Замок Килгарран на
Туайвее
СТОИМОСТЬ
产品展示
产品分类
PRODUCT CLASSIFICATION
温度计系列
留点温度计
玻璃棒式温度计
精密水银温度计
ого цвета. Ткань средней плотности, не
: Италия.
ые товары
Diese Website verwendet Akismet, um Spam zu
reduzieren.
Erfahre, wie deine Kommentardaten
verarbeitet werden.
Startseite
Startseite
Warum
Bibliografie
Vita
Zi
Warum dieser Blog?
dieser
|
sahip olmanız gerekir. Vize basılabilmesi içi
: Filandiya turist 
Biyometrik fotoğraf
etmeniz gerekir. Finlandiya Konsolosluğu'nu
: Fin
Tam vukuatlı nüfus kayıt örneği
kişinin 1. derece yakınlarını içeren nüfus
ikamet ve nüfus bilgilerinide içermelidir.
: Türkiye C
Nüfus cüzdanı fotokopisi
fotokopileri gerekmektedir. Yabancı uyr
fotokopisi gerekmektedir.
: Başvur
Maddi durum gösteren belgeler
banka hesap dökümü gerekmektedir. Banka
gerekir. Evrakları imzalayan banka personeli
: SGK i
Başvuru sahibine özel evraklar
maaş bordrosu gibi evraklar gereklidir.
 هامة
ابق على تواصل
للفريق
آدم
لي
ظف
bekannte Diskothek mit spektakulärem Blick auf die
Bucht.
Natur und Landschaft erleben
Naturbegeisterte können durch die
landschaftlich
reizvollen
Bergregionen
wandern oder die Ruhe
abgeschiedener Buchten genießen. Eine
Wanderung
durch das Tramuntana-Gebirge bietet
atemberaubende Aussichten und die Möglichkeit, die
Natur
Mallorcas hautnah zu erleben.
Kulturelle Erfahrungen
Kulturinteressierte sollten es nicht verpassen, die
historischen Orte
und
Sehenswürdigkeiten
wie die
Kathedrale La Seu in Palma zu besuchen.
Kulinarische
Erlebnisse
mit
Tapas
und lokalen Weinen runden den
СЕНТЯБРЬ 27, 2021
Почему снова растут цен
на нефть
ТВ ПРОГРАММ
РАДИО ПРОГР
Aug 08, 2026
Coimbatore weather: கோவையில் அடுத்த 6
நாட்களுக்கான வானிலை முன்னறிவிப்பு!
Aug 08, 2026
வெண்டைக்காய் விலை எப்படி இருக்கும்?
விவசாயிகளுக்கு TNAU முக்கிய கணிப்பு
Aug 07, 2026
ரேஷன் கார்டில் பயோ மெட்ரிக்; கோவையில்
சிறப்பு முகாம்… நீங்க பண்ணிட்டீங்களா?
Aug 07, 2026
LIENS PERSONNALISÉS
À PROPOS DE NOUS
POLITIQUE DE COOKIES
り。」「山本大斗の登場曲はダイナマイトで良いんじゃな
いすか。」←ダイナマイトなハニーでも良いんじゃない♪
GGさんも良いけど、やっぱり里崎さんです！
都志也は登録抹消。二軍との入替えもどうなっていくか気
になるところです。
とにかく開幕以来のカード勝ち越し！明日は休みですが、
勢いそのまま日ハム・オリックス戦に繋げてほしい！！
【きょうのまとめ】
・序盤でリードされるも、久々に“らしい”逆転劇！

* _Work item_
Your answer must be the lines from the one that contains "fotokopileri gerekmektedir. Yabancı uyr" through the last line of the entries above, copied exactly, with no other lines.

* _Expected answer_
fotokopileri gerekmektedir. Yabancı uyr
fotokopisi gerekmektedir.
: Başvur
Maddi durum gösteren belgeler
banka hesap dökümü gerekmektedir. Banka
gerekir. Evrakları imzalayan banka personeli
: SGK i
Başvuru sahibine özel evraklar
maaş bordrosu gibi evraklar gereklidir.
 هامة
ابق على تواصل
للفريق
آدم
لي
ظف
bekannte Diskothek mit spektakulärem Blick auf die
Bucht.
Natur und Landschaft erleben
Naturbegeisterte können durch die
landschaftlich
reizvollen
Bergregionen
wandern oder die Ruhe
abgeschiedener Buchten genießen. Eine
Wanderung
durch das Tramuntana-Gebirge bietet
atemberaubende Aussichten und die Möglichkeit, die
Natur
Mallorcas hautnah zu erleben.
Kulturelle Erfahrungen
Kulturinteressierte sollten es nicht verpassen, die
historischen Orte
und
Sehenswürdigkeiten
wie die
Kathedrale La Seu in Palma zu besuchen.
Kulinarische
Erlebnisse
mit
Tapas
und lokalen Weinen runden den
СЕНТЯБРЬ 27, 2021
Почему снова растут цен
на нефть
ТВ ПРОГРАММ
РАДИО ПРОГР
Aug 08, 2026
Coimbatore weather: கோவையில் அடுத்த 6
நாட்களுக்கான வானிலை முன்னறிவிப்பு!
Aug 08, 2026
வெண்டைக்காய் விலை எப்படி இருக்கும்?
விவசாயிகளுக்கு TNAU முக்கிய கணிப்பு
Aug 07, 2026
ரேஷன் கார்டில் பயோ மெட்ரிக்; கோவையில்
சிறப்பு முகாம்… நீங்க பண்ணிட்டீங்களா?
Aug 07, 2026
LIENS PERSONNALISÉS
À PROPOS DE NOUS
POLITIQUE DE COOKIES
り。」「山本大斗の登場曲はダイナマイトで良いんじゃな
いすか。」←ダイナマイトなハニーでも良いんじゃない♪
GGさんも良いけど、やっぱり里崎さんです！
都志也は登録抹消。二軍との入替えもどうなっていくか気
になるところです。
とにかく開幕以来のカード勝ち越し！明日は休みですが、
勢いそのまま日ハム・オリックス戦に繋げてほしい！！
【きょうのまとめ】
・序盤でリードされるも、久々に“らしい”逆転劇！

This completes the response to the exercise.